* Start Exercise materials *

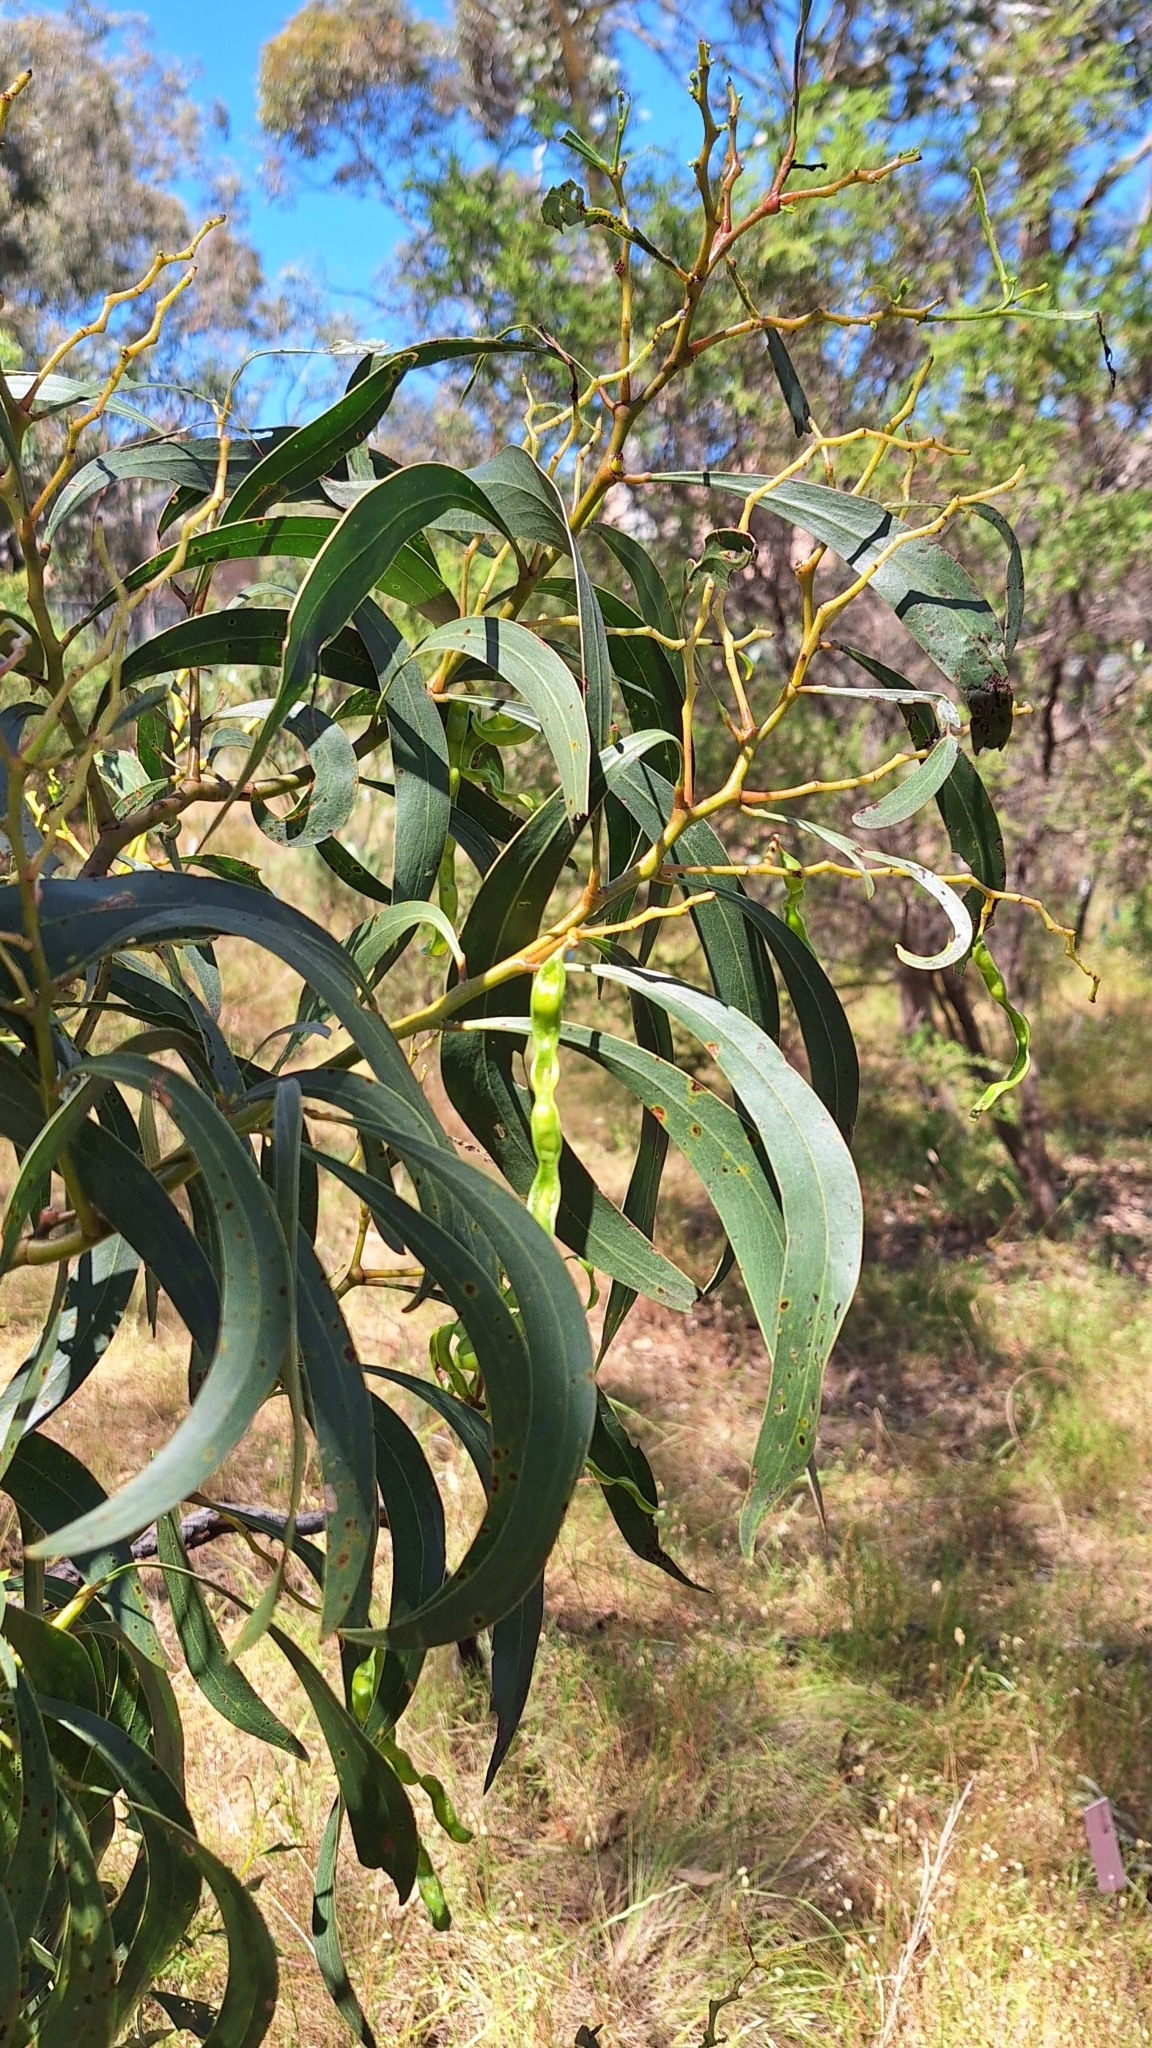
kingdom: Plantae
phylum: Tracheophyta
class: Magnoliopsida
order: Fabales
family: Fabaceae
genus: Acacia
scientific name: Acacia pycnantha
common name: Golden wattle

* End Exercise materials *

### Exercise
Output the classification lines of every entry above word for word, from kingdom through common name, and leave out the pictures.

### Response
kingdom: Plantae
phylum: Tracheophyta
class: Magnoliopsida
order: Fabales
family: Fabaceae
genus: Acacia
scientific name: Acacia pycnantha
common name: Golden wattle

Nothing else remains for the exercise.